Il confronto con l’opera religiosa porta in evidenza come il ritratto sia davvero il genere parlante della modernità. Moroni appare ogni giorno sempre più vivo. È un anacronismo, ma per noi è ormai impossibile non individuare nei suoi lavori, come già fece Venturi, la natura più vera del ritratto fotografico, quello che dimentica la posa e cattura la vita in movimento: nonostante siano dipinti costruita con cura estrema, i personaggi non sono solo rappresentati ma si mostrano al vero: un taglio accennato della bocca, una espressione sorniona, uno slittamento dello sguardo verso il disincanto, quell’istante in cui il sovrappensiero fa cadere la maschera. Poco amante del ritratto frontale, Moroni sembra chiamare chi gli sta di fronte, così da farlo voltare verso la voce. È possibile immaginare facilmente Moroni che conversa con il suo soggetto. Quell’interloquire si radica nell’immagine, prosegue nel tempo. Il ritratto come laica conversazione.

Si insiste molto e giustamente sull’importanza per Moroni della ritrattistica lottesca. Ma questi sono ritratti in cui è la persona a mostrarsi in modo spregiudicato, mentre in Lotto si avverte non di rado una sottile crudeltà. Dal veneziano però Moroni riprende la capacità di concentrare potenziale psicologico e narrativo al di là del viso: le mani e gli arti stessi escono dalla convenzione e diventano nuovi poli di densità comunicativa. La forza con cui lo scultore Alessandro Vittoria stringe il brandello di statua è un’eco fiammeggiante dell’espressione del suo volto. Gabriel de la Cueva, futuro governatore di Milano, è pura energia compressa.

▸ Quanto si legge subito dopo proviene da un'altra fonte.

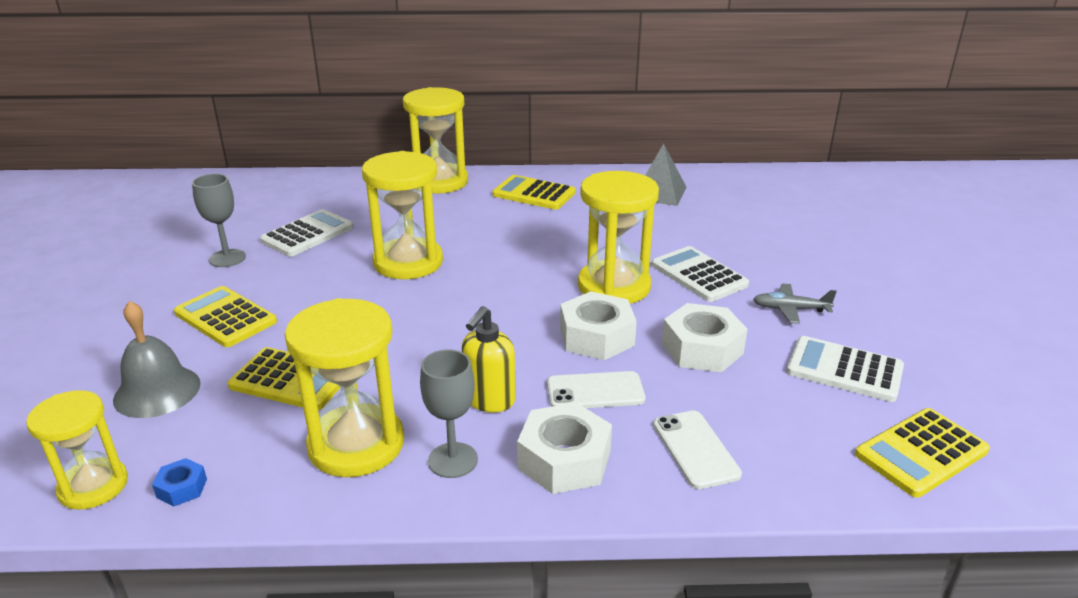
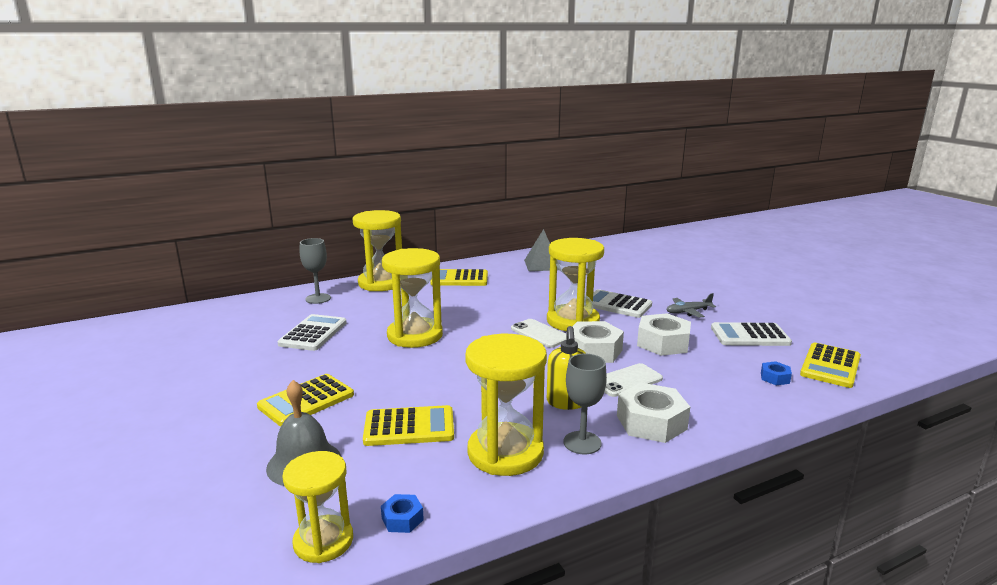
camera: 25 degrees left, 10 degrees down
(225, 318) = (306, 401): yellow calculator -> yellow calculator turned 60 degrees counterclockwise
(227, 258) = (261, 362): grey goblet -> grey goblet (318, 298)
(695, 449) = (718, 396): white phone -> white phone (540, 334)
(809, 446) = (775, 378): none -> blue nut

Giovanni Battista Moroni, 'Ritratto di Gabriel de la Cueva', 1560

Giovanni Battista Moroni, "Ritratto di Gabriel de la Cueva", 1560 - "Moroni. Il ritratto del suo tempo". Milano, Gallerie d'Italia

Nel suo saggio Francesco Frangi riconosce nella linea Lotto-Savoldo-Moretto-Moroni «una via al ritratto radicalmente differente rispetto al mainstream giorgionesco e tizianesco» all’interno della pittura di area veneziana, tanto lagunare quanto di terraferma, mettendo in crisi un determinismo geografico (Lombardia uguale realtà) che ha assunto un valore quasi «genetico», così che appare lecito chiedersi se «l’orientamento naturalistico» non costituisca «una delle tante declinazioni di stile che potevano prendere forma all’interno dell’ambiente veneziano, assai meno monolitico di quanto si è portati a ritenere». Insomma, «la geografia degli orientamenti stilistici nell’Italia settentrionale di quei decenni non possa essere costretta entro steccati troppo rigidi».

Piuttosto, Frangi individua nell’attaccamento di Moroni al proprio contesto, con una Venezia forse mai frequentata e con l’esperienza tridentina vissuta come «un’eccezione mai più replicata e probabilmente mai più desiderata», uno degli elementi che avrebbe permesso «alla tradizione naturalistica, specie nel campo del ritratto, di trovare nei centri della Lombardia veneta una definitiva accoglienza», fondando una tradizione che dura fino ai «ritratti giovanili di Giacomo Ceruti». E che forse può estendersi ancora un passo oltre, fino ai ritratti di quel Giuseppe Carnovali detto il Piccio, geniale scheggia eteronoma dell’Ottocento lombardo, che proprio ad Albino, il borgo dove Moroni nacque, visse e morì, sarebbe cresciuto.